I must say, the old Register building was looking surprisingly youthful last Tuesday afternoon.
Standing at the corner of Second and Wilson, I admired the purple lantana overflowing the planter box by the entry. Painted grape vines wound around the column at the top of the stairs, potentially enticing passersby.
Memories flowed. I’d worked here for 43 years. There was practically no nook or cranny on the Register block that didn’t trigger recollections of times past.
I recalled the publisher who ordered up the painted grape vines. He once called a newsroom meeting and, with a weird urgency, advised us to read the bestseller, “Who Moved My Cheese?”
Change is coming, he said. Get ready for it.
His advice was prophetic on so many levels. Soon after his spiel, his corporate bosses moved his cheese and he wasn’t publisher anymore.

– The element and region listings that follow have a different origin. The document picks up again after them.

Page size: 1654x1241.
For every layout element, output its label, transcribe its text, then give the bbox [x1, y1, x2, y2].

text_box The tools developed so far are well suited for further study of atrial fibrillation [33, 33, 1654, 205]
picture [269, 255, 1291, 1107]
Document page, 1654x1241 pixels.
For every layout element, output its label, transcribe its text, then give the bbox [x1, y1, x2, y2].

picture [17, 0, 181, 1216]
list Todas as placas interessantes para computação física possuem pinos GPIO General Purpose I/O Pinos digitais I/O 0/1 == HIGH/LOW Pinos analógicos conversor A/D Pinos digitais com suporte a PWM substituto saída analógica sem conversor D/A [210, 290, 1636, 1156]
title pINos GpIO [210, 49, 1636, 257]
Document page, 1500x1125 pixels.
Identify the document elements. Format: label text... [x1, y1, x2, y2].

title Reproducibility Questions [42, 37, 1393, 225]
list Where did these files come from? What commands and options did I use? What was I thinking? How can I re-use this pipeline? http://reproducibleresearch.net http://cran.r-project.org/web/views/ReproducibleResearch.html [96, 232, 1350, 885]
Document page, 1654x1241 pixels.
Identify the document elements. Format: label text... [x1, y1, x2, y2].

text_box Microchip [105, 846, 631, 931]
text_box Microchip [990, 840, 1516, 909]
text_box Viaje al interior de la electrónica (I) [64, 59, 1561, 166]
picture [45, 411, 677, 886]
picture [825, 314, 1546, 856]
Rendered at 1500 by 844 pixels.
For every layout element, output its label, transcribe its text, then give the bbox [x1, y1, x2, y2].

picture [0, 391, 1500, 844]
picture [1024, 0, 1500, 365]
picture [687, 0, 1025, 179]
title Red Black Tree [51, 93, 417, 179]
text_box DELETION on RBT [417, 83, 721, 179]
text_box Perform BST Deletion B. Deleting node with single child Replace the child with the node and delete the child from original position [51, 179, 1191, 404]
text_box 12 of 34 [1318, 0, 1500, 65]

Then the Register got hit with two epic cheese-moving events. First, the digital revolution that swept over the newspaper industry, eroding the old business model. Second, the South Napa earthquake of August 2014.
Change has always been a staple of the news business. The Register was experiencing it in spades.
The facade of normalcy at the corner of Second and Wilson last Tuesday afternoon was a sham. Just beyond my view, an army of demolition equipment was gutting the building. Interior walls and ceilings were being ripped apart and heaped up like so much garbage, leaving the shell of the exterior that would be next.
None of this was pleasing to watch, yet I managed a small laugh. Mechanical monsters were devouring my cheese.
I’d come to this site in 1973 as a young reporter. The sprawling Register building had opened just seven years before.
The carpeting was a snazzy green, the desks goldenrod. You couldn’t get more modern than that.
The quake of three years ago was an improbable event. A big shake in Napa wasn’t on anyone’s Most Likely list.
For two years the newsroom operated out of FEMA-like trailers in the parking lot along Seminary Street. Then, last July, we all picked up and moved to modern offices at 1615 Soscol Ave.
When the old site got sold for redevelopment, I was actually excited. The plan for 51 townhomes and street-level commercial — what a fine example of the city reinventing itself.
But when the demo planned for this spring got delayed, I briefly entertained the hope it wouldn’t happen. Prisoners on death row sometimes get last-minute reprieves, don’t they?
Such sentimentality surprised me. I’d thought 1615 Second was dead to me.
The arrival of Demolition Day prompted a flood of memories. I’d worked with so many people over the decades in our virtually windowless newsroom. Smart people, quirky people, some real characters.
There were Als, Alexes, Annes, Anns, Brians, Beckys, Bills, Brookeses, Bens, Chrises, Carloses, Dawynas, Davids, Dereks, Dianes, Dianas, Dougs, Ethans, Erins, Franks, Heathers, Imrans, Jans, Johns, Jerrys, Juans, Jorgens, Jesses, Jillians, Janelles, Jeffs, Jacks, Keranas, Lynns, Louisas, Lisas, Lilys, Maralyns, Michaels, Mitches, Mikes, Marshas, Marilees, Markes, Natalies, Nicoles, Pams, Roseanns, Riches, Rebeccas, Seans, Steves, Toms and Vivies.
And that’s for starters.
With such flux, I’d become practiced in saying goodbye to coworkers. And besides, there’s now Facebook.
But how to say goodbye to a building, my home for four decades? To watch it torn down and hauled off?
Last Saturday evening, before the wreckers went to work, I parked my car on the street next to the old Register, then walked extra blocks to the Judy Collins concert at the Uptown.
Cheryl questioned what I was doing. Why were we parking so far away?